GIVEN ENTRIES:
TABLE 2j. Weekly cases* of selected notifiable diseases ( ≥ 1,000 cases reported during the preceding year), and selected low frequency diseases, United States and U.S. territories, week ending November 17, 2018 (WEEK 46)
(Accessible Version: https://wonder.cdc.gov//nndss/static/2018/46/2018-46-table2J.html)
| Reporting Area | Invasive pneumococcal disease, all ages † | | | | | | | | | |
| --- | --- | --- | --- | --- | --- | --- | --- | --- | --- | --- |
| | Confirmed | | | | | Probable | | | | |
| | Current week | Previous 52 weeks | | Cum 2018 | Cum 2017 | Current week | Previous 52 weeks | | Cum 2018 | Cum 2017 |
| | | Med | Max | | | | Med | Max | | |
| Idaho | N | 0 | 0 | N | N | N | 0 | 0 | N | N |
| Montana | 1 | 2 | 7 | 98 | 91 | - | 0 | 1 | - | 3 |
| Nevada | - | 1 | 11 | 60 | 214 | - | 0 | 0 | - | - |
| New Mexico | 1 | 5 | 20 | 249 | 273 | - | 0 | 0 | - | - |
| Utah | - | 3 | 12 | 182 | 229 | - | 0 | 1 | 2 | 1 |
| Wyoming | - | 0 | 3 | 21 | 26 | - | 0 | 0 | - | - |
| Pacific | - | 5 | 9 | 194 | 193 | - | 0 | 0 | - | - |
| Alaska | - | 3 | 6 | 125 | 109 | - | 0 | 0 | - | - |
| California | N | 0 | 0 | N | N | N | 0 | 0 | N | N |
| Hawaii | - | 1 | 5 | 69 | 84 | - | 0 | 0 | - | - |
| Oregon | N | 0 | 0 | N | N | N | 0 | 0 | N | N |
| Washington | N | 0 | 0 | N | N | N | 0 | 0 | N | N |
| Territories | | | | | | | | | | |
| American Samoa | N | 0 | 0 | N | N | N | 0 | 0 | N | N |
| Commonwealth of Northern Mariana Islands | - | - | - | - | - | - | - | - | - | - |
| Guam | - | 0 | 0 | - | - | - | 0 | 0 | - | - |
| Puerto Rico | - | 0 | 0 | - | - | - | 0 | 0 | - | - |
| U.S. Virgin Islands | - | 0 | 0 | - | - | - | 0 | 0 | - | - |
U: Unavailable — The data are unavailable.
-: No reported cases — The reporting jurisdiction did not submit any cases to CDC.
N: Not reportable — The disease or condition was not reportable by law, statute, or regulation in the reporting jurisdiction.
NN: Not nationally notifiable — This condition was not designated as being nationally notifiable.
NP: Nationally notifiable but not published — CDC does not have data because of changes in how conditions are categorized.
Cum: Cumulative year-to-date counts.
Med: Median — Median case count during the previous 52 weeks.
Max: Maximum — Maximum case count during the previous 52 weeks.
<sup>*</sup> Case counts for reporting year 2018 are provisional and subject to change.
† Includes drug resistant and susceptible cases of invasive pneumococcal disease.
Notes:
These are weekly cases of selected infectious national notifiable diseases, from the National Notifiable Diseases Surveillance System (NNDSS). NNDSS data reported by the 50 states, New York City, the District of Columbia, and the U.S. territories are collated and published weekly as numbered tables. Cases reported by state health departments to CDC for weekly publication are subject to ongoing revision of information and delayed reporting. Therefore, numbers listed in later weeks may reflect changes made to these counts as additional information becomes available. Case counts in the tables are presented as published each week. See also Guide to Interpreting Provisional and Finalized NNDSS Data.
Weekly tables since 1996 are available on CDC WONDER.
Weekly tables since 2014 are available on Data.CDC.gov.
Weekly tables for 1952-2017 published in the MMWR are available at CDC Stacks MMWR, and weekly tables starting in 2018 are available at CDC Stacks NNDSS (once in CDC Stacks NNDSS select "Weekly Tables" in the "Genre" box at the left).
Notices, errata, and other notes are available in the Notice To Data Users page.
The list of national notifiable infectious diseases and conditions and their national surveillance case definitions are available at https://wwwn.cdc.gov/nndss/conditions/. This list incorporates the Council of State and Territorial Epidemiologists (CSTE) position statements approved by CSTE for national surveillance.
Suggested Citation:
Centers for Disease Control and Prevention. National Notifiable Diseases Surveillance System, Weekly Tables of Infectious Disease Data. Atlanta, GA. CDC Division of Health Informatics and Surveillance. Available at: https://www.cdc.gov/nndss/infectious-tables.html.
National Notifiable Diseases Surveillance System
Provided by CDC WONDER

YOUR TASK:
Identify each line in the records above that contains the word "year", and copy it out in full.

THE ANSWER:
TABLE 2j. Weekly cases* of selected notifiable diseases ( ≥ 1,000 cases reported during the preceding year), and selected low frequency diseases, United States and U.S. territories, week ending November 17, 2018 (WEEK 46)
Cum: Cumulative year-to-date counts.
<sup>*</sup> Case counts for reporting year 2018 are provisional and subject to change.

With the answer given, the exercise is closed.